Sudan: Unhcr, “porre fine al conflitto a 100 giorni dal suo inizio”. Grandi, “civili costretti quotidianamente alla fuga”

Mentre il conflitto in Sudan entra nel suo centesimo giorno l’Unhcr, l’agenzia dell’Onu per i rifugiati, lancia un appello “per chiedere la fine dei combattimenti, tra gravi preoccupazioni per la quantità di persone, in rapida crescita, che fuggono in cerca di salvezza”.
Più di 740.000 rifugiati, compreso un numero crescente di persone che hanno fatto ritorno verso il Paese d’origine, sono fuggiti dal Sudan e arrivati in condizioni terribili nei paesi confinanti, tra cui Ciad, Repubblica Centrafricana, Egitto, Etiopia e Sud Sudan. Inoltre, più di 185.000 rifugiati ospitati dal Sudan sono stati costretti a spostarsi verso zone più sicure del paese, intrappolati così in un ciclo incessante di spostamenti.

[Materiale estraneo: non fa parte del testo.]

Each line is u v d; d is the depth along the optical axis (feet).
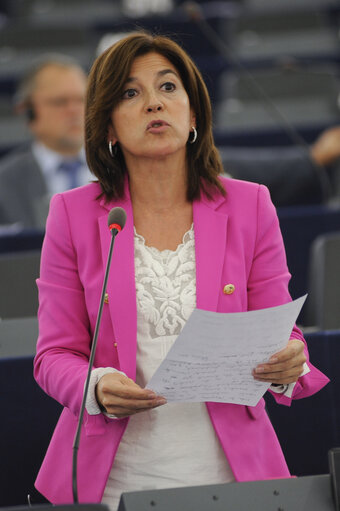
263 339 16.52
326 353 23.82
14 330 26.03
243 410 18.33
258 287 18.70
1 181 44.16
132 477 18.03
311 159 44.27
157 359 18.03
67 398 17.69
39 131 44.78
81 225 18.74
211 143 19.19
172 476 17.88
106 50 18.69
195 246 18.43
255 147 58.18
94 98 18.61
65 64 45.50
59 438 18.65
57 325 18.56
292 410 23.77
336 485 14.82
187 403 18.11
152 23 66.85
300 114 59.26
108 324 18.21
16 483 23.31
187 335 15.97
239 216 18.78
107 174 19.03
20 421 23.31
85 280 18.48
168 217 18.90
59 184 44.65
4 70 65.87
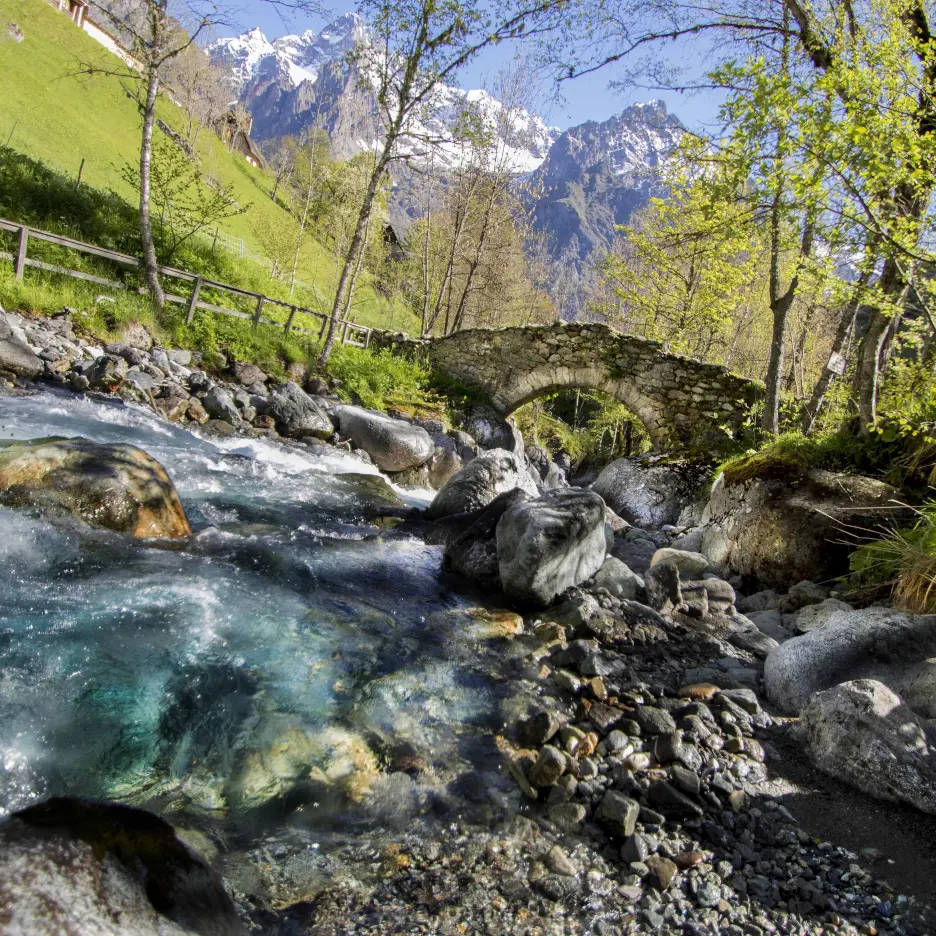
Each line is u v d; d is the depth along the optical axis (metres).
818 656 3.96
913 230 5.76
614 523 10.35
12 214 12.87
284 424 10.93
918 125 5.50
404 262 36.41
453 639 4.20
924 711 3.47
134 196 26.77
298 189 52.69
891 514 6.07
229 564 4.53
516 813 2.66
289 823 2.43
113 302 11.12
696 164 8.65
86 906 1.29
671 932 2.15
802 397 15.30
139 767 2.50
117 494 4.36
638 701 3.66
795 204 5.77
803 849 2.64
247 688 3.15
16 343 8.47
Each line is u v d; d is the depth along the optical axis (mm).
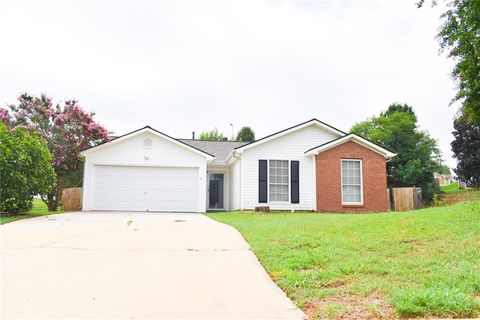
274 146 18781
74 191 19141
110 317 3561
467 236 6570
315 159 18359
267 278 4922
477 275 4383
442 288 3969
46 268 5398
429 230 7270
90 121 19531
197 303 3957
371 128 35156
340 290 4207
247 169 18453
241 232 9133
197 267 5520
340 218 10445
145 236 8531
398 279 4508
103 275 5051
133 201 18859
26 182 13758
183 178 19359
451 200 25328
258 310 3734
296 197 18562
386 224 8359
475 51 9234
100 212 17234
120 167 18969
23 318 3516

L’escalation del conflitto a Khartoum e nelle regioni del Darfur e del Kordofan ha generato un ampio numero di sfollati interni, e anche la morte e il ferimento di molti civili. Crescono anche le segnalazioni inquietanti che parlano di gravissime violazioni dei diritti umani, violenze sessuali e altri rischi per la sicurezza delle persone in fuga. Siamo particolarmente allarmati per la grave crisi sanitaria e alimentare in corso nello Stato del White Nile in Sudan, dove i team dell’Unhcr sul campo riferiscono della morte di circa 300 bambini rifugiati del Sud Sudan dall’inizio del conflitto, per sospetto morbillo e malnutrizione. Se i combattimenti persistono, temiamo che i numeri continueranno ad aumentare a un ritmo ancora più allarmante.
“I numeri sono sconvolgenti: civili che non hanno niente a che fare con questo conflitto sono purtroppo costretti quotidianamente alla fuga dalle loro case e dai loro mezzi di sostentamento”, ha detto Filippo Grandi, alto commissario delle Nazioni Unite per i rifugiati. “Tutto questo deve finire. È tempo che tutte le parti in conflitto mettano immediatamente fine a questa tragica guerra. In attesa che il necessario dialogo pacifico avvenga, alle persone deve essere consentito di lasciare le zone di guerra per cercare sicurezza, sia all’interno che all’esterno del paese, e ricevere protezione da ogni forma di violenza”.
Con l’aumentare del numero delle persone in fuga, i punti di accoglienza per gli sfollati interni e coloro che si trovano nei paesi confinanti stanno rapidamente raggiungendo il sovraffollamento.
La stagione delle piogge, oltretutto, è in corso, e aggrava ulteriormente le sofferenze della popolazione, complicando gli spostamenti dei rifugiati dalle aree di confine. L’aumento vertiginoso dei prezzi del cibo e del carburante si aggiunge alle difficoltà che si abbattono su famiglie e individui già vulnerabili, mentre l’interruzione della catena dei rifornimenti e l’alto tasso di inflazione aumentano i costi dell’assistenza umanitaria.